Frankenstein Essay Essay, Research Paper
When Mary Shelley started writing the story of
Dr. Frankenstein, she did not realize the true
potential of her work. She was simply writing
a short story to pass the time. Shelley had no
idea her story would evolve and grow as the
years pass. She had no idea it would launch
a whole genre of horror stories and an array
of movies that have captivated the imagination
of every generation including our own. The
story of Dr. Frankenstein taps into the darkest
crevices of the human condition. Our so-called
“quest for knowledge” has lead to many advances;
It is human nature that drives us in our
curiosity, but a lot of the time we do not
take responsibility for our creations, and
that is why many of our species’ endeavors
have resulted in tragedy.
Dr. Frankenstein set out to create a “perfect
creature” when he began his endeavor. But
moments after his creature came to life he
turned away in disgust. He ran away from
his baby if you will.
“Unable to endure the aspect of the being
I had created, I rushed out of the room and
continued a long time traversing my bed-chamber?” (P.56) Compare if you dare: Frankenstein’s actions to those of a mother giving up her child for adoption. What right has the creator to turn on his/her creation? Doesn’t the magic of creation carry the burden of responsibility? Yes of course it does. If you create a living being you have the responsibility to protect and nurture it. That is the very nature of creation. According to the “monster” all he wanted was for Frankenstein to create a companion for him. Was he not, in this case, making the same mistake as Frankenstein himself? What would have become of his companion if HE turned away from her in disgust? Well, unfortunately Frankenstein decided not to create another “fiend” because he saw the potential for evil that existed there. But I, for one, believe that Frankenstein should have created a companion for the fiend. Any human can understand the simple need for companionship and the madness that can come from total seclusion and loneliness. “You may render me the most miserable of men,
but you shall never make me base in my own eyes.
Shall I create another like yourself, whose
joint wickedness might desolate the world.
Begone!
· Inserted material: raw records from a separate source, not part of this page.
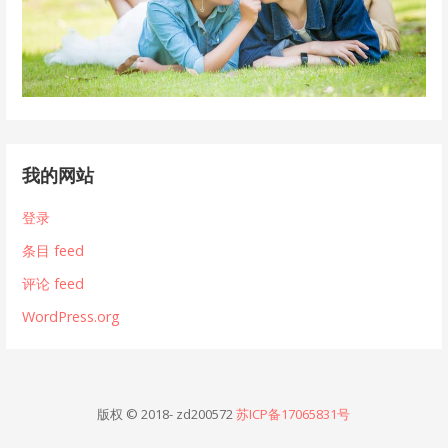
我的网站
登录
条目 feed
评论 feed
WordPress.org
版权 © 2018- zd200572
苏ICP备17065831号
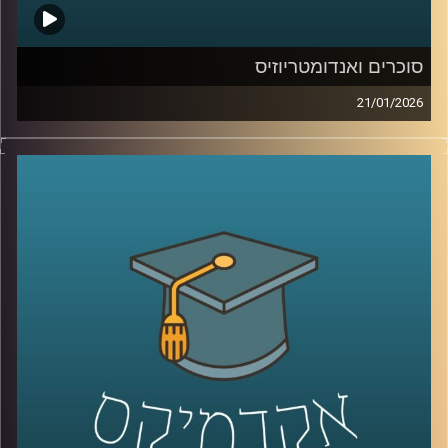
סוכרים ואנדומטריוזיס
21/01/2026
כשאנחנו חושבים על מחלות קשות כמו סרטן, אנחנו בדרך
כלל מדמיינים מוטציות, גנים ואולי גם כימותרפיה. אבל יש
שכבה אחרת, שקטה יותר, שקשה לראות אותה בעין, והיא יכולה
להיות ההבדל בין תא שהגוף מזהה כתא בעייתי, לבין תא
שמצליח להתחמק. זו שכבת הסוכרים, שרשראות זעירות
שעוטפות את התאים שלנו, כמו סוג של “תעודת זהות”
ביולוגית. כשהתעודה הזו משתנה, זה יכול להופיע בסרטן, אבל
זה יכול להופיע גם במחלות אחרות, למשל אנדומטריוזיס, מחלה
נפוצה וכואבת שלפעמים לוקח שנים עד שמקבלים עליה
אבחנה. והשאלה המרתקת היא האם אפשר לקחת את השינויים
האלה על פני התא ולהפוך אותם לשפה חדשה של רפואה, גם
לאבחון מוקדם יותר וגם לטיפול מדויק יותר.
היום בפרק אנחנו נכנסים לעולם הזה, עולם הגליקוביולוגיה
התרגומית, ונשאל איך הופכים שינוי קטן על פני תא לכלי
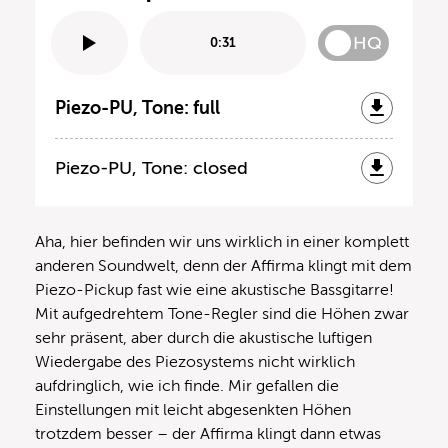
HQ
0:31
Piezo-PU, Tone: full
Piezo-PU, Tone: closed
Aha, hier befinden wir uns wirklich in einer komplett
anderen Soundwelt, denn der Affirma klingt mit dem
Piezo-Pickup fast wie eine akustische Bassgitarre!
Mit aufgedrehtem Tone-Regler sind die Höhen zwar
sehr präsent, aber durch die akustische luftigen
Wiedergabe des Piezosystems nicht wirklich
aufdringlich, wie ich finde. Mir gefallen die
Einstellungen mit leicht abgesenkten Höhen
trotzdem besser – der Affirma klingt dann etwas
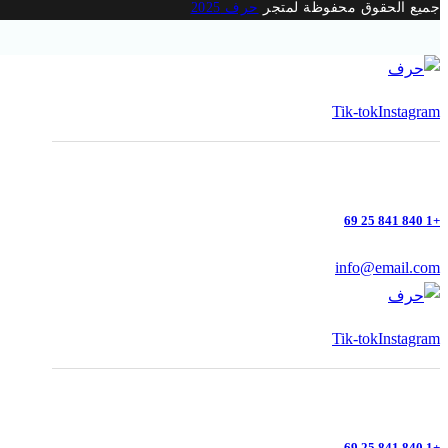
جميع الحقوق محفوظة لمتجر
حرف 2025
Tik-tok
Instagram
+1 840 841 25 69
info@email.com
Tik-tok
Instagram
+1 840 841 25 69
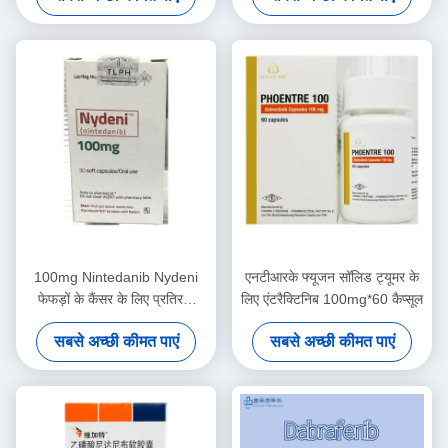
100mg Nintedanib Nydeni
एनटीआरके फ्यूजन सॉलिड ट्यूमर के
फेफड़ों के कैंसर के लिए प्रतिरक्षा
लिए एंटरैक्टिनिब 100mg*60 कैप्सूल
चिकित्सा दवाएं
सबसे अच्छी कीमत पाएं
सबसे अच्छी कीमत पाएं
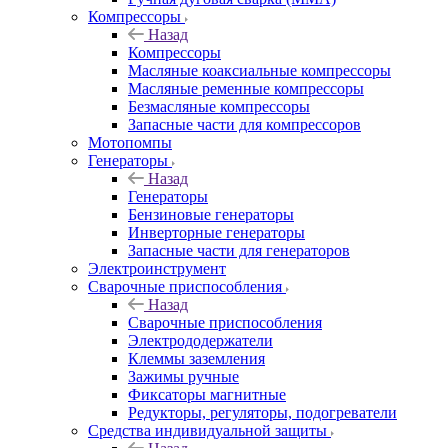
Компрессоры
Назад
Компрессоры
Масляные коаксиальные компрессоры
Масляные ременные компрессоры
Безмасляные компрессоры
Запасные части для компрессоров
Мотопомпы
Генераторы
Назад
Генераторы
Бензиновые генераторы
Инверторные генераторы
Запасные части для генераторов
Электроинструмент
Сварочные приспособления
Назад
Сварочные приспособления
Электрододержатели
Клеммы заземления
Зажимы ручные
Фиксаторы магнитные
Редукторы, регуляторы, подогреватели
Средства индивидуальной защиты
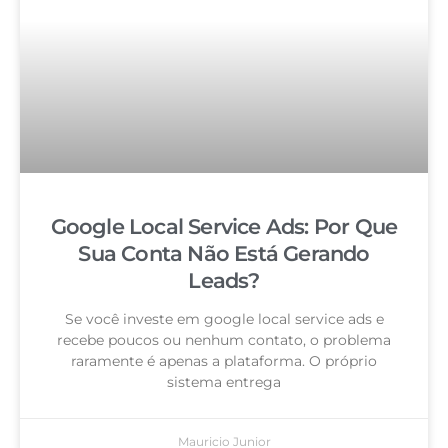
Google Local Service Ads: Por Que
Sua Conta Não Está Gerando
Leads?
Se você investe em google local service ads e
recebe poucos ou nenhum contato, o problema
raramente é apenas a plataforma. O próprio
sistema entrega
Mauricio Junior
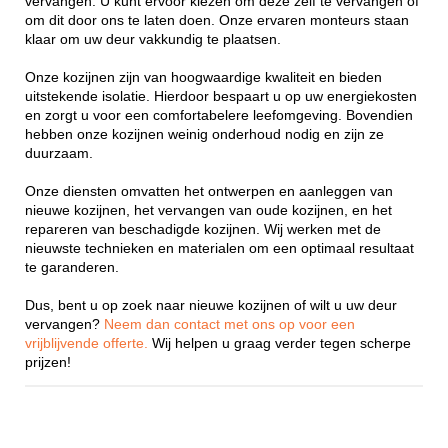
vervangen. U kunt ervoor kiezen om deze zelf te vervangen of
om dit door ons te laten doen. Onze ervaren monteurs staan
klaar om uw deur vakkundig te plaatsen.
Onze kozijnen zijn van hoogwaardige kwaliteit en bieden
uitstekende isolatie. Hierdoor bespaart u op uw energiekosten
en zorgt u voor een comfortabelere leefomgeving. Bovendien
hebben onze kozijnen weinig onderhoud nodig en zijn ze
duurzaam.
Onze diensten omvatten het ontwerpen en aanleggen van
nieuwe kozijnen, het vervangen van oude kozijnen, en het
repareren van beschadigde kozijnen. Wij werken met de
nieuwste technieken en materialen om een optimaal resultaat
te garanderen.
Dus, bent u op zoek naar nieuwe kozijnen of wilt u uw deur
vervangen?
Neem dan contact met ons op voor een
vrijblijvende offerte.
Wij helpen u graag verder tegen scherpe
prijzen!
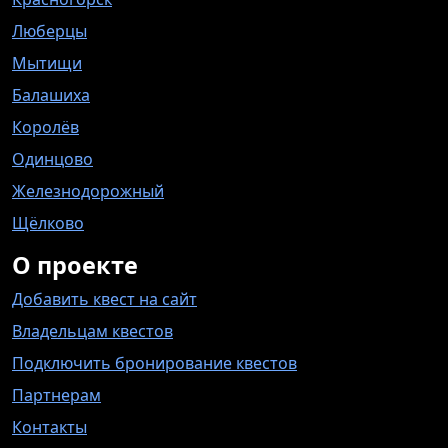
Люберцы
Мытищи
Балашиха
Королёв
Одинцово
Железнодорожный
Щёлково
О проекте
Добавить квест на сайт
Владельцам квестов
Подключить бронирование квестов
Партнерам
Контакты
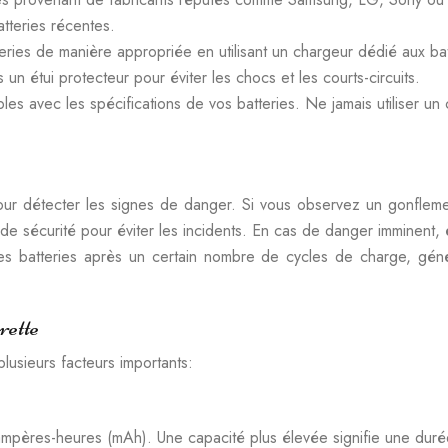
atteries récentes.
ies de manière appropriée en utilisant un chargeur dédié aux batt
n étui protecteur pour éviter les chocs et les courts-circuits.
les avec les spécifications de vos batteries. Ne jamais utiliser u
0 pour détecter les signes de danger. Si vous observez un gonflem
es de sécurité pour éviter les incidents. En cas de danger imminent,
es batteries après un certain nombre de cycles de charge, génér
rette
lusieurs facteurs importants:
liampères-heures (mAh). Une capacité plus élevée signifie une dur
I have answered you; you may torture
me, but I will never consent.” (P.138) Refusing
to help the monster was a mistake. Creating the
fiend was also a mistake. A mistake that was
excused by the so-called quest for knowledge
all scientists appear to be on.
Frankenstein was on a quest for knowledge,
one that he thought to be of utmost importance.
He was after the most sacred treasure of all.
He was after life itself. In the end, did
Frankenstein succeed? Well that depends on
your definition of life. Some might say that
a man is just the sum of his parts. Others
might say that a human being is more than that.
I believe a person is not just the sum of his or
her parts. I think a human being requires love
and respect. Without these things, any human
could turn out like Frankenstein’s monster.
Indeed, Frankenstein’s monster did not receive
any of that love in his lifetime and for that
reason, he never knew what it was to be human.
Every scientist has his Holy Grail. The one
goal in his lifetime which he strives for and
pours years of hard work into. “No one can
conceive the variety of feelings which bore
me onwards, like a hurricane, in the first
enthusiasm of success. Life and death appeared
to me ideal bounds which I should first break
through, and pour a torrent of light into our
dark world.” (P.52) Whether it’s curing cancer
or explaining why the universe is the way it
is how far can a scientist go before it is too
far? When J. Robert Oppenheimer was working on
the atomic bomb, he was taking into consideration
how many American lives it would save. He was
thinking about ending the war and bringing peace
to his people. By the time he saw the true
destructive power of his creation it was
already too late; in the months that followed,
a great many people died. In thinking about
the quest for knowledge one begins to think
about how far us humans can take exploration
before it becomes exploitation. “Learn from me,
if not by my precepts, at least by my example,
how dangerous is the acquirement of knowledge
and much happier that man is who believes his
native town to be the world, than he who aspires
to become greater than his nature will allow.”
The story of Frankenstein opens up a huge array
of moral and ethical dilemmas. That is perhaps
why it has been so successful. One cannot
presume to judge why Shelley made Frankenstein’s
monster so human, and yet so evil. Frankenstein’s
quest for knowledge created the physical being,
but because he did not take responsibility for
his creation the monster turned out evil.